▶ [Problem details]
The entries shown here must be retyped in full, with no pictures included.

[Collected data entries]
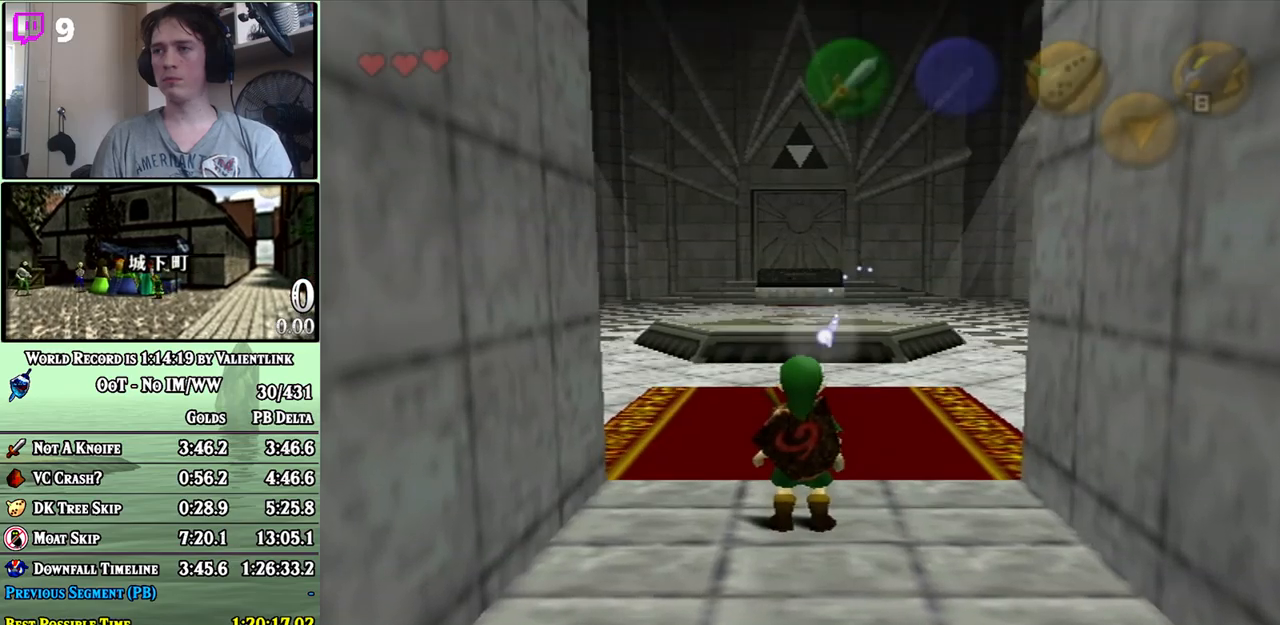
{"buttons": ["L1"], "left_stick": "down", "right_stick": "center", "events": []}
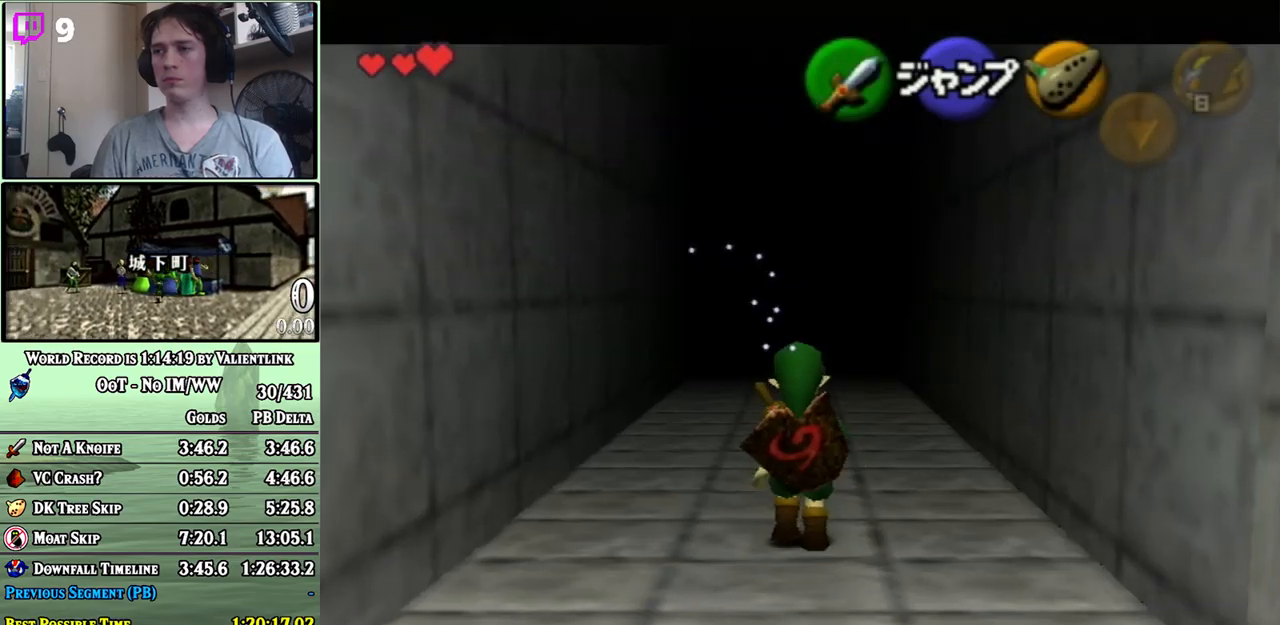
{"buttons": ["L1"], "left_stick": "down", "right_stick": "center", "events": [[300, "left_stick", "right"], [333, "A", "down"], [433, "A", "up"], [433, "left_stick", "down"]]}
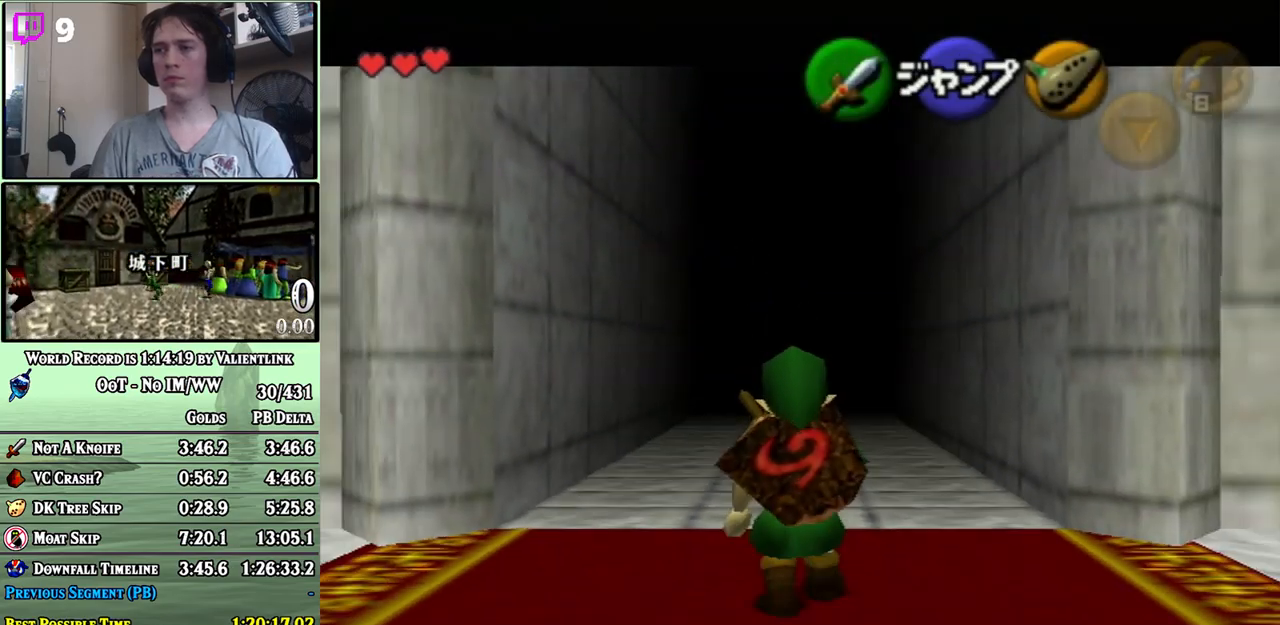
{"buttons": ["L1"], "left_stick": "down", "right_stick": "center", "events": []}
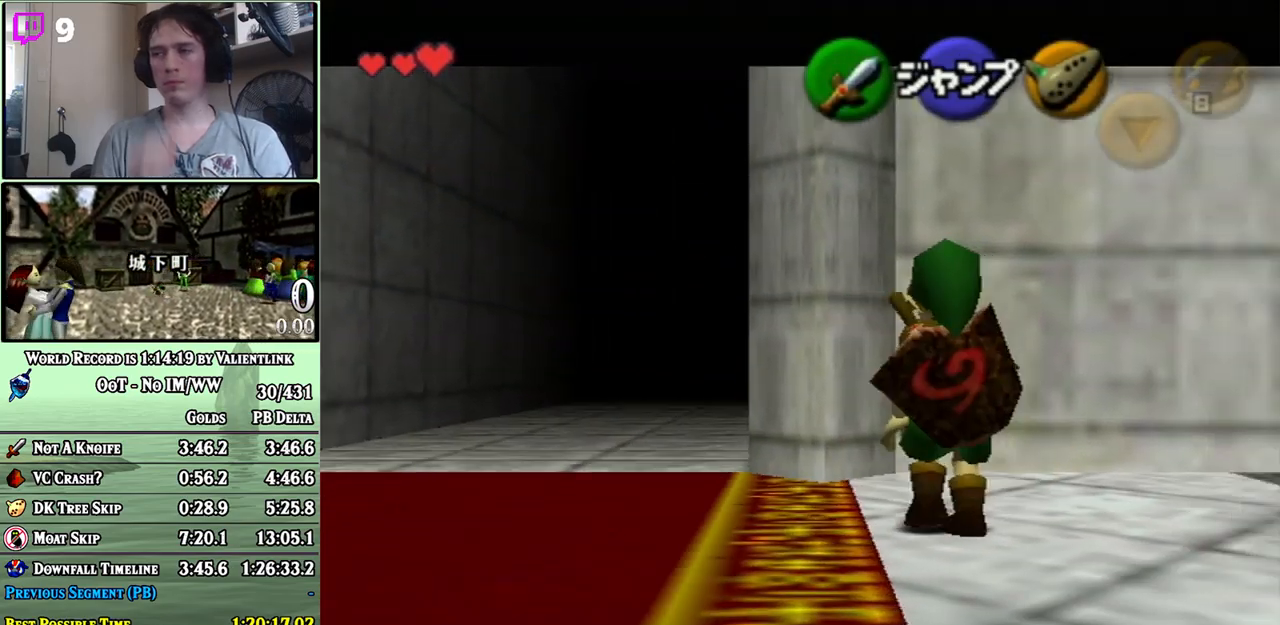
{"buttons": ["L1"], "left_stick": "down", "right_stick": "center", "events": []}
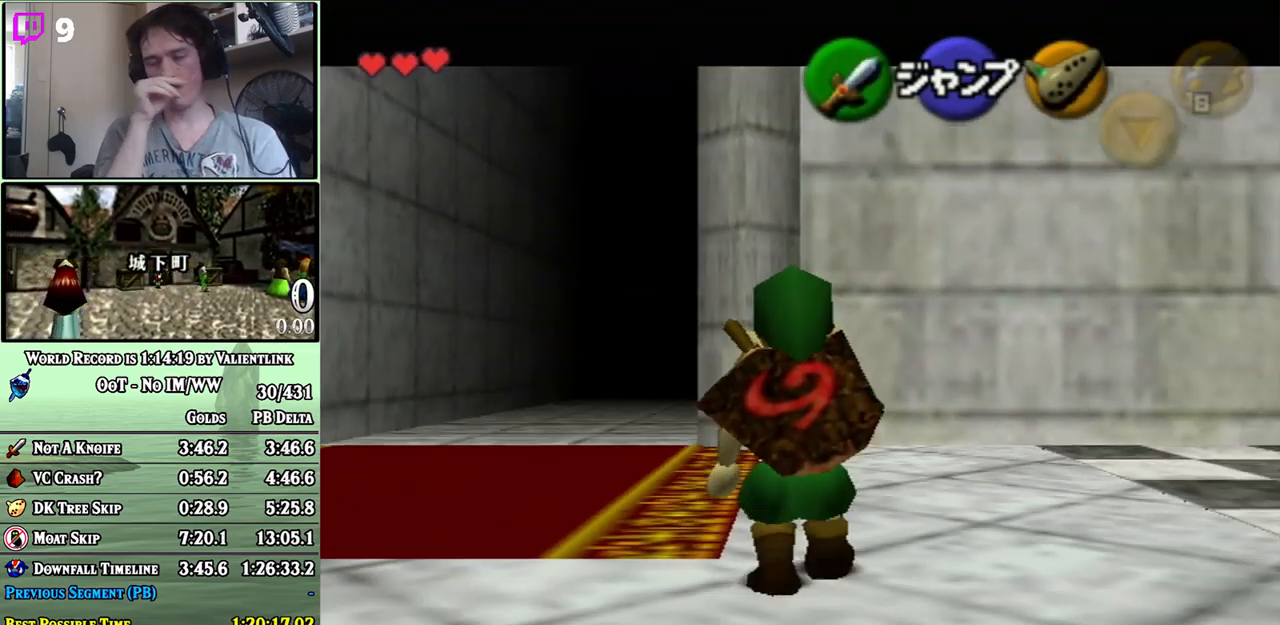
{"buttons": ["L1"], "left_stick": "down", "right_stick": "center", "events": []}
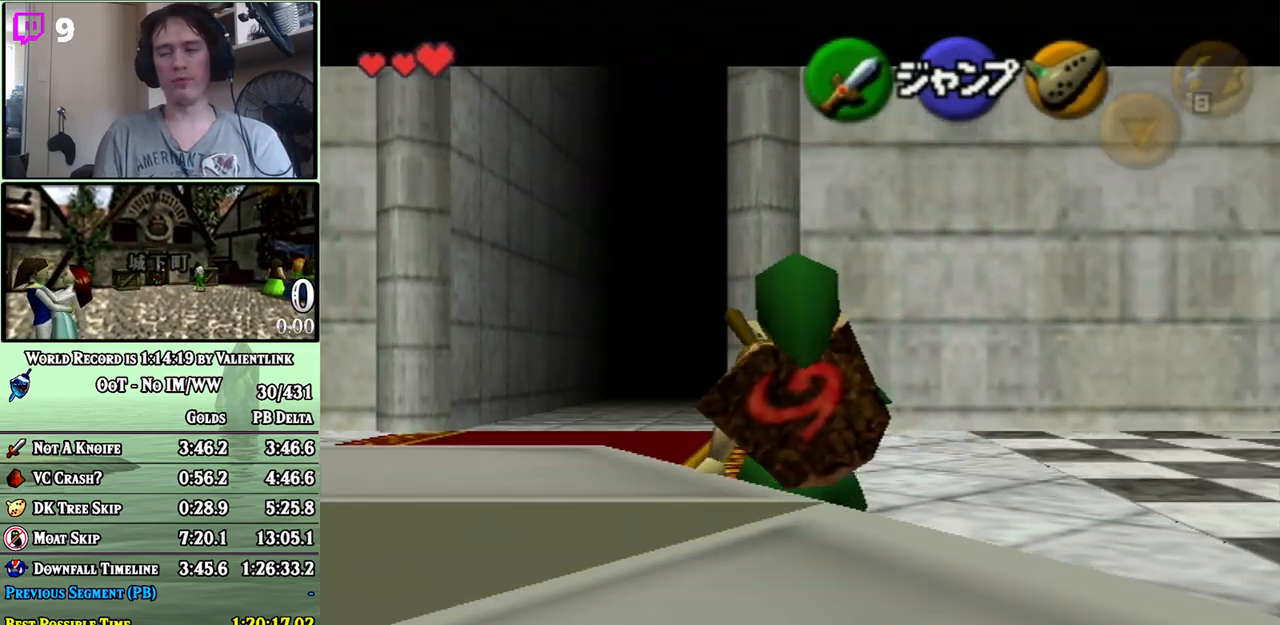
{"buttons": ["L1"], "left_stick": "down", "right_stick": "center", "events": []}
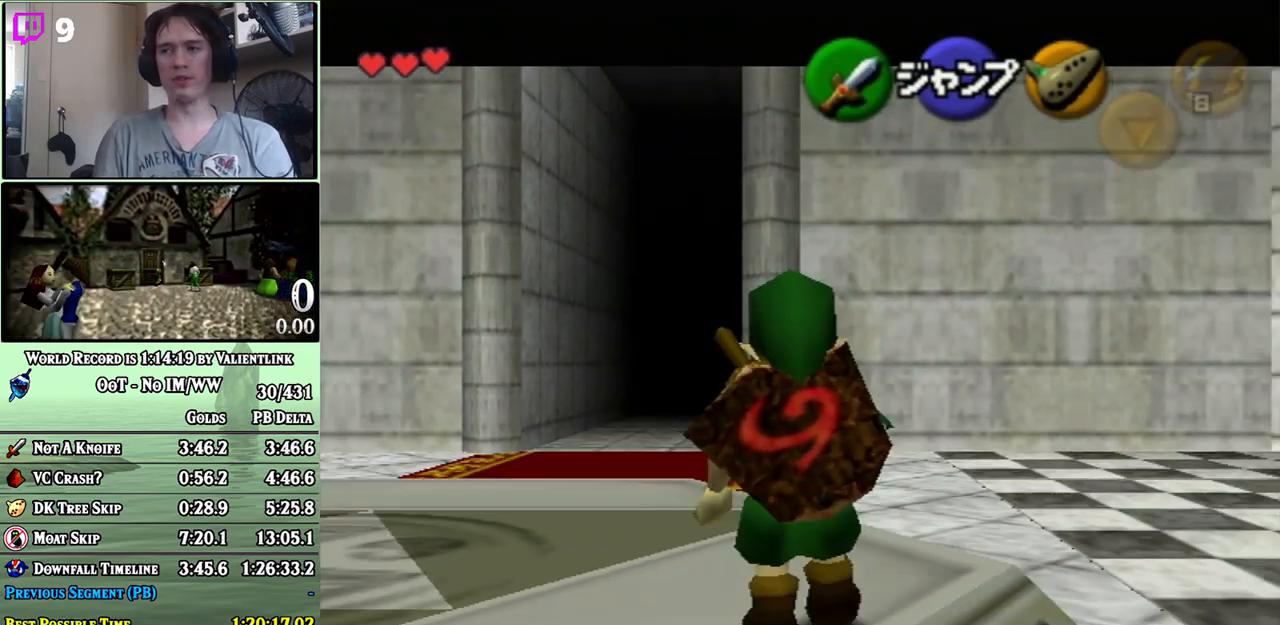
{"buttons": ["L1"], "left_stick": "down", "right_stick": "center", "events": []}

▶ [Answer to this task]
{"buttons": ["L1"], "left_stick": "down", "right_stick": "center", "events": []}
{"buttons": ["L1"], "left_stick": "down", "right_stick": "center", "events": [[300, "left_stick", "right"], [333, "A", "down"], [433, "A", "up"], [433, "left_stick", "down"]]}
{"buttons": ["L1"], "left_stick": "down", "right_stick": "center", "events": []}
{"buttons": ["L1"], "left_stick": "down", "right_stick": "center", "events": []}
{"buttons": ["L1"], "left_stick": "down", "right_stick": "center", "events": []}
{"buttons": ["L1"], "left_stick": "down", "right_stick": "center", "events": []}
{"buttons": ["L1"], "left_stick": "down", "right_stick": "center", "events": []}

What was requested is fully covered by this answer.